Ma i valori di idrogeno solforato rilevati dal campionatore passivo dimostrano comunque che qualcosa all’interno del Centro Oli deve essere successa, a dispetto di quanto l’Eni si è affrettata a smentire in quelle ore. E, ieri, nonostante gli aggiornamenti dell’Arpab la posizione non è cambiata. In una nota Eni ha dichiarato la propria «totale estraneità al fenomeno segnalato dai lavoratori della ditta», confermando che «non si è verificato alcun evento incidentale, anomalia o problema impiantistico all’interno dello stabilimento».
A supporto di quanto dichiarato la società ha dichiarato di aver mostrato, nel corso del tavolo tecnico che si è svolto in Regione, i dati del sistema di monitoraggio ambientale relativi alle portate ed alle concentrazioni degli inquinanti ai camini delle apparecchiature, e i parametri di esercizio dell’impianto e le registrazioni dei dati di qualità dell’aria effettuati dalla nostra centralina di monitoraggio. «Tutti i dati presentati sono stati messi a disposizione delle Autorità competenti e testimoniano il totale rispetto dei limiti autorizzati e l’assenza di variazioni delle condizioni di normale esercizio dello stabilimento».

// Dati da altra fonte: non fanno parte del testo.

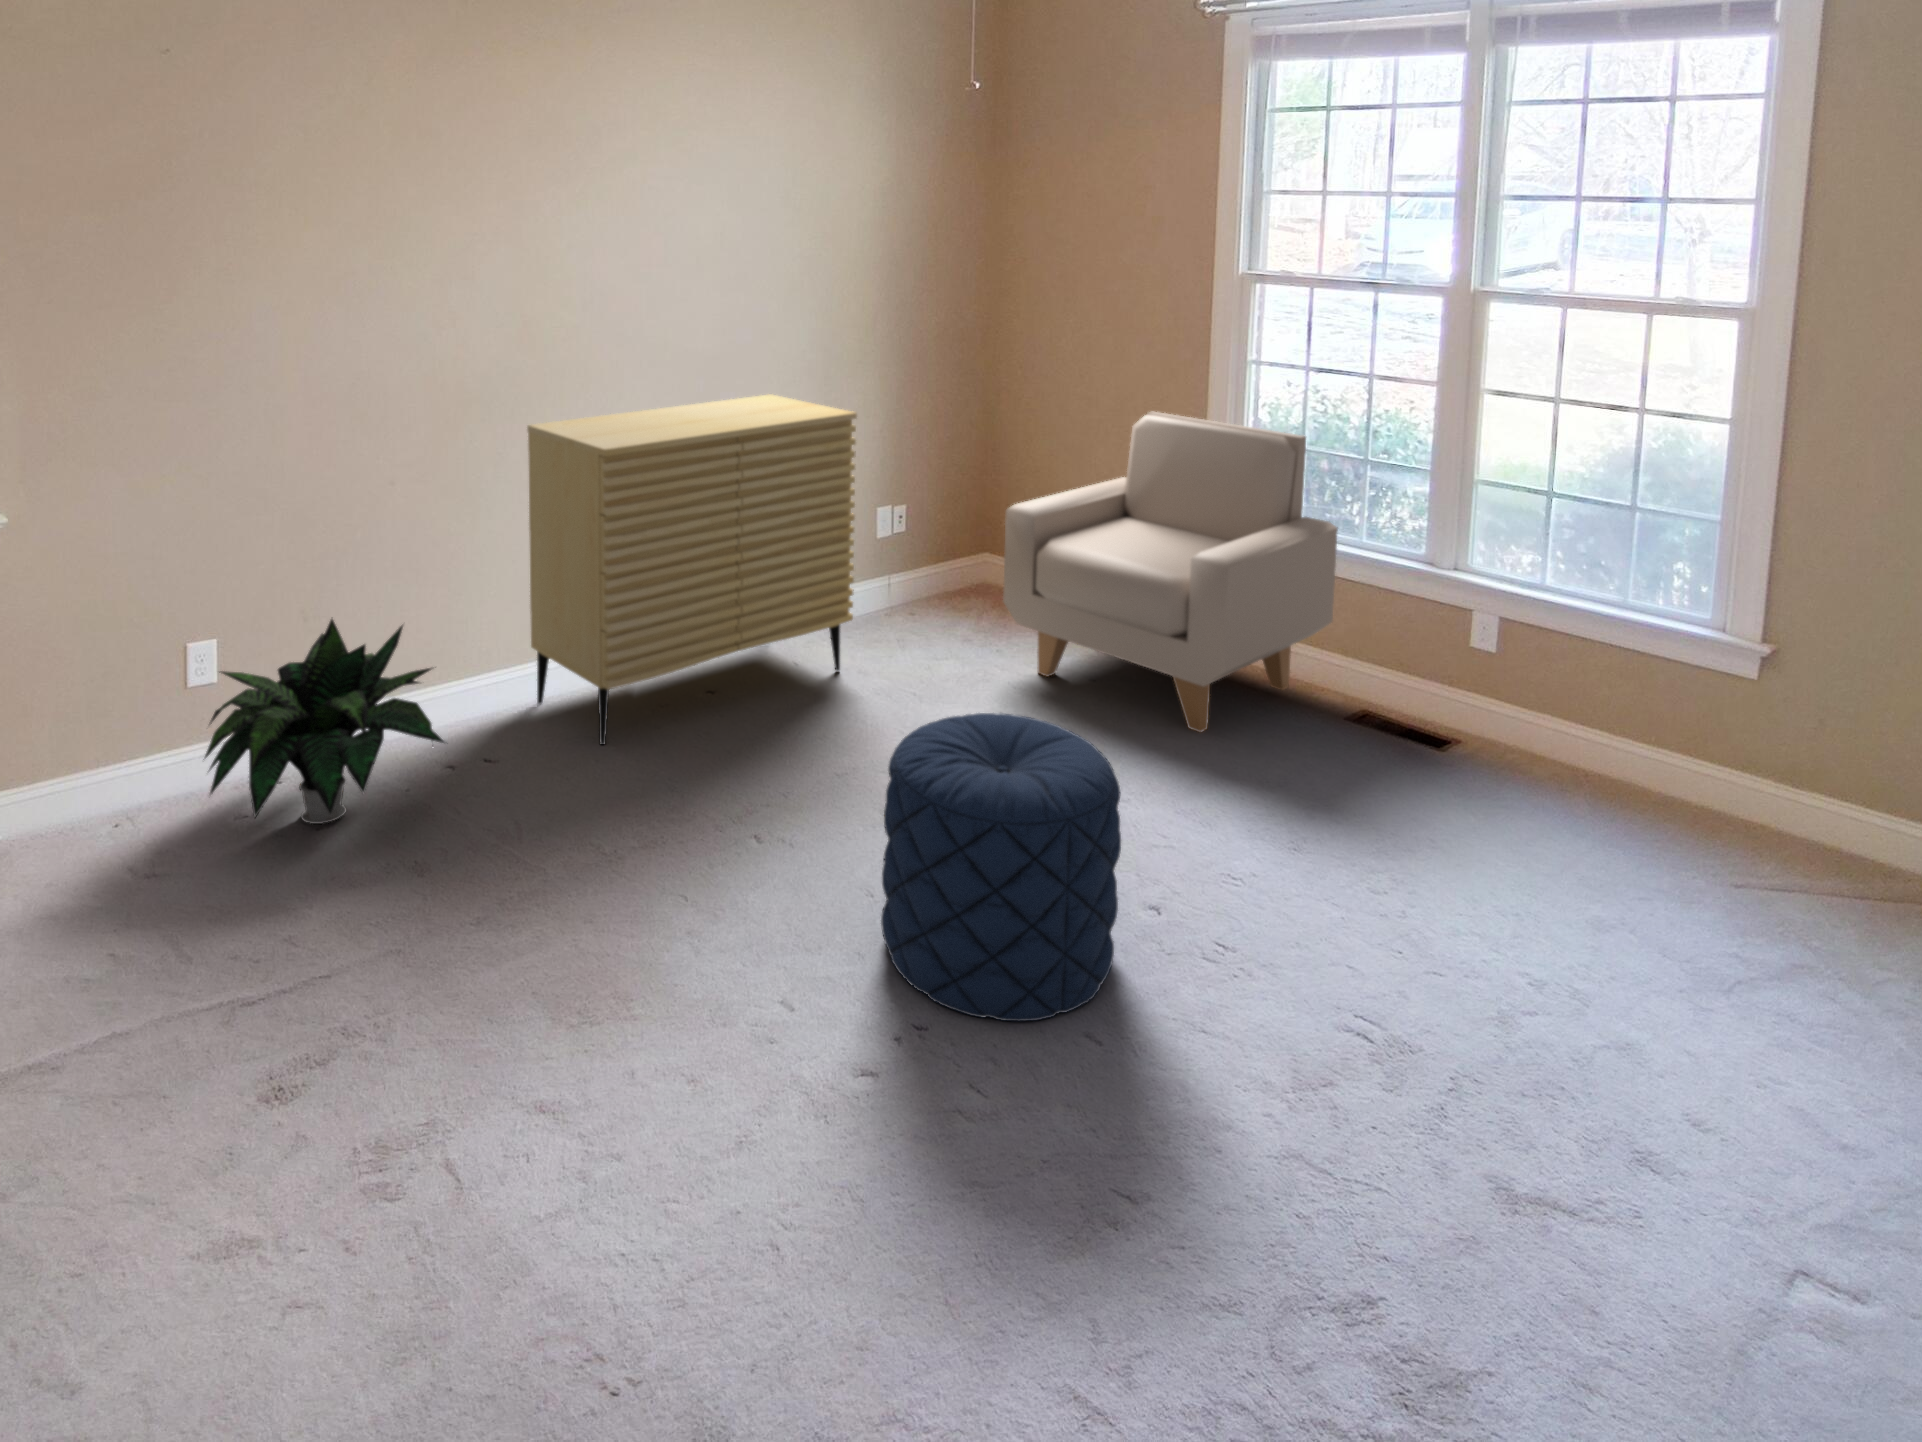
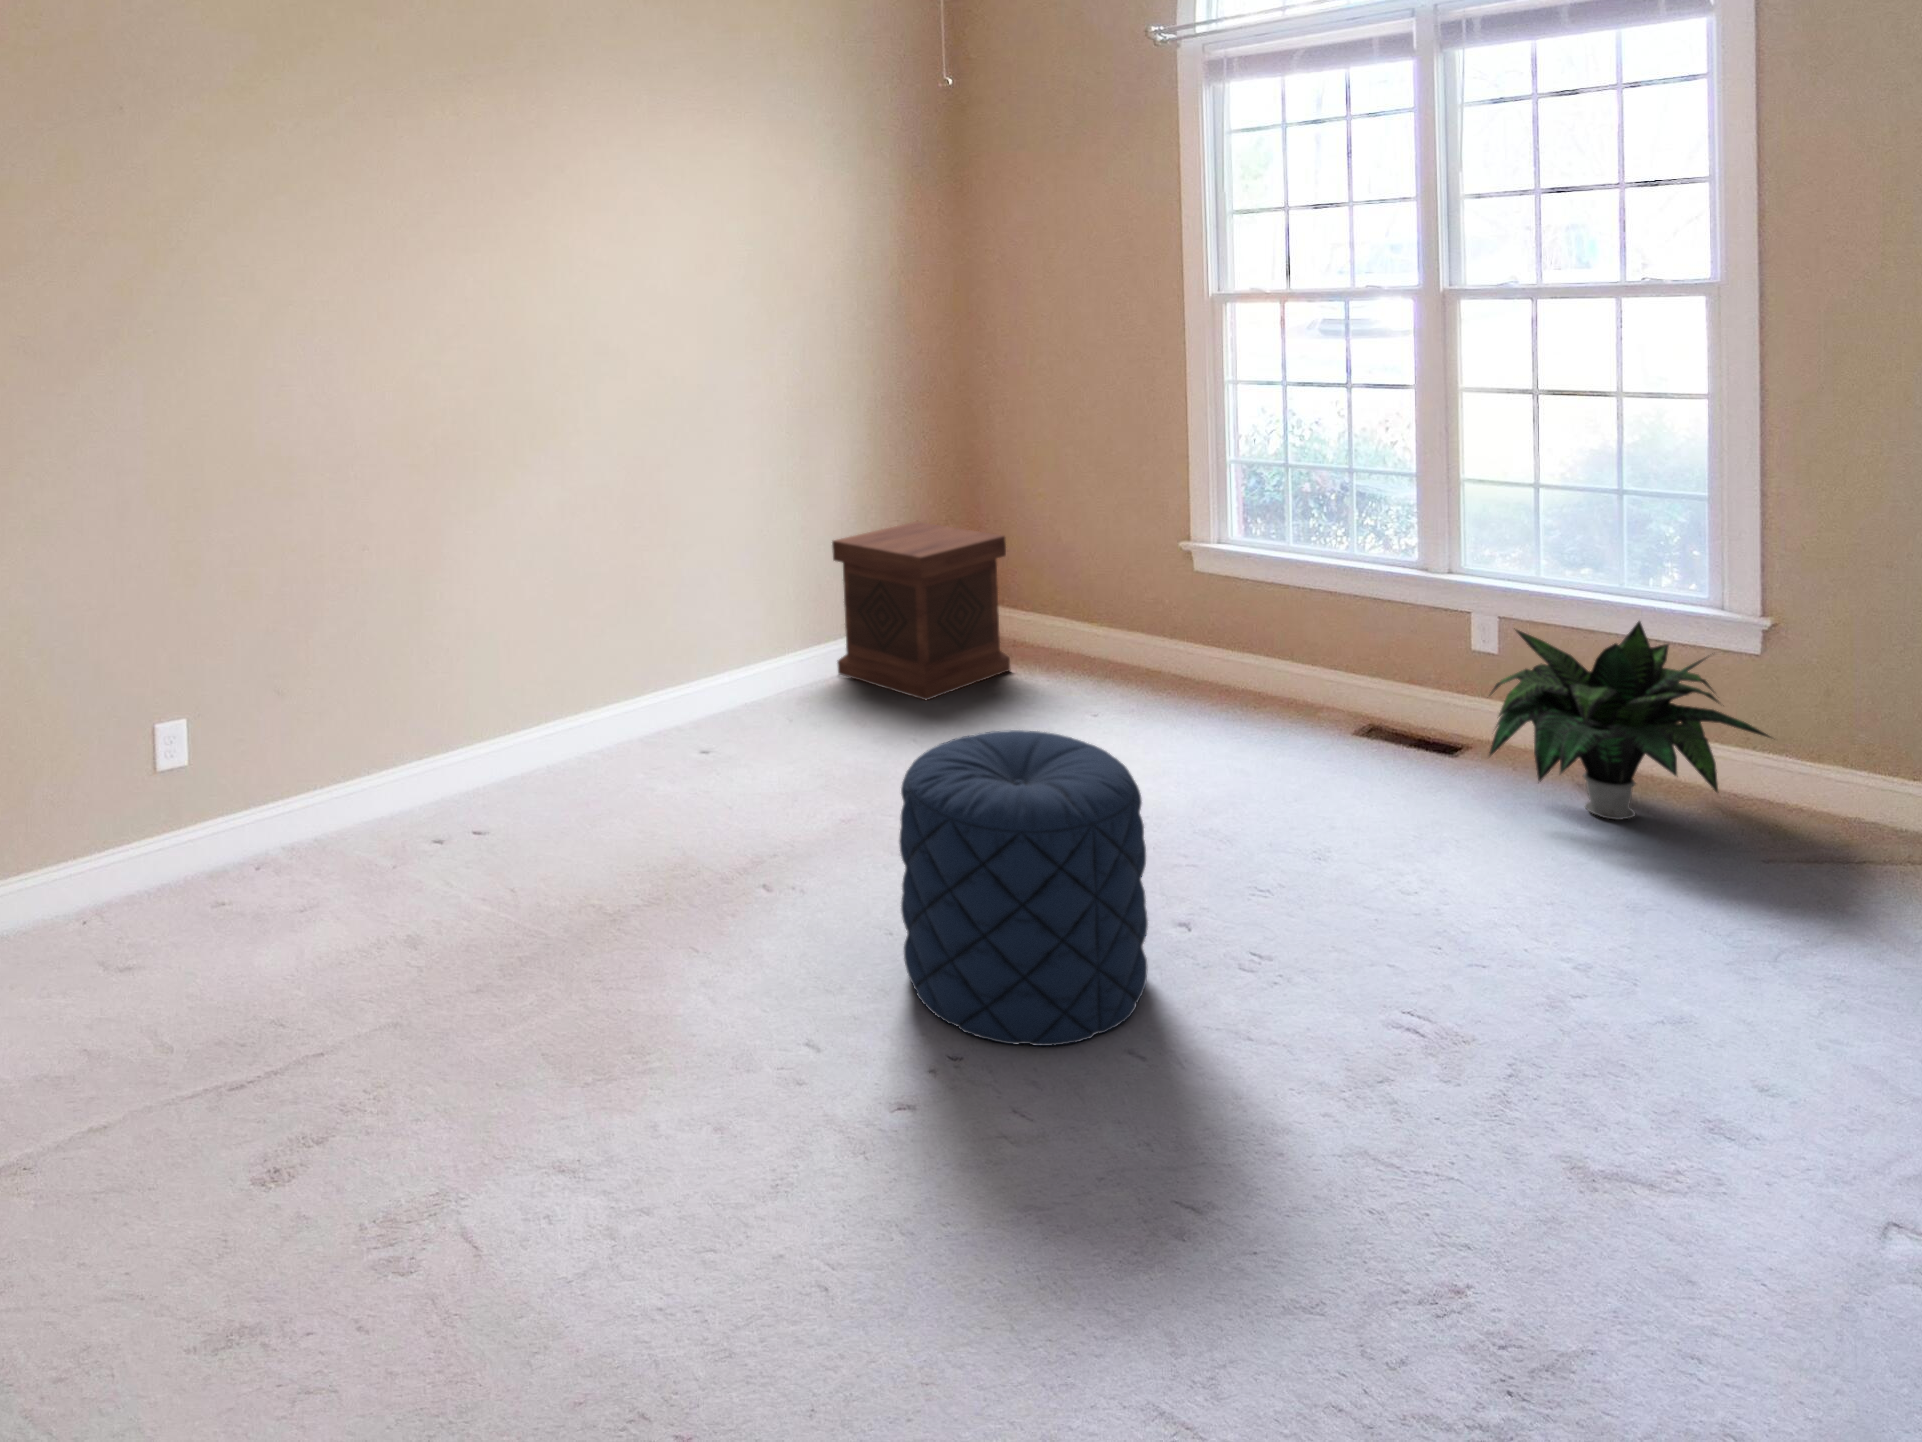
dresser: present [527,394,857,745] -> none [502,443,848,812]
armchair: present [1003,412,1338,732] -> none [996,439,1334,758]
side table: none [845,475,1017,652] -> present [832,522,1010,700]
potted plant: present [205,619,445,824] -> present [1489,621,1771,820]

Ma se il malore che ha colpito gli operai della Elbe è un singolo episodio, non lo è per niente quell’odore acre di uova marce, a volte quasi nauseante, costante fissa nelle vite della popolazione che abita a ridosso del Centro Oli. Sono loro a correre i maggiori rischi per l’esposizione a questo gas tossico che in dosi eccessive può provocare conseguenze molto gravi. Da tempo chiedono, e ora più che mai, un sistema di monitoraggio migliore, più capillare e soprattutto costante. Gli strumenti dell’Arpab misurano al momento solo periodicamente i valori di questa sostanza. Il controllo permanente è affidato ai sensori dell’Eni installati nel Centro Oli. Gli stessi che martedì scorso, quando gli operai si sono sentiti male, non hanno segnalato «alcun livello di allarme». Tanto che l’Arpab nei mesi scorsi ha deciso di dotarsi di nuove centraline per consentire il monitoraggio permanente delle emissioni di H2 S. Misuratori che però al momento non sono ancora disponibili. Per fortuna il campionatore passivo nei pressi dell’azienda è riuscito a “raccontarci” la verità su martedì sera. Un dato a cui ora Eni dovrà comunque dare una risposta.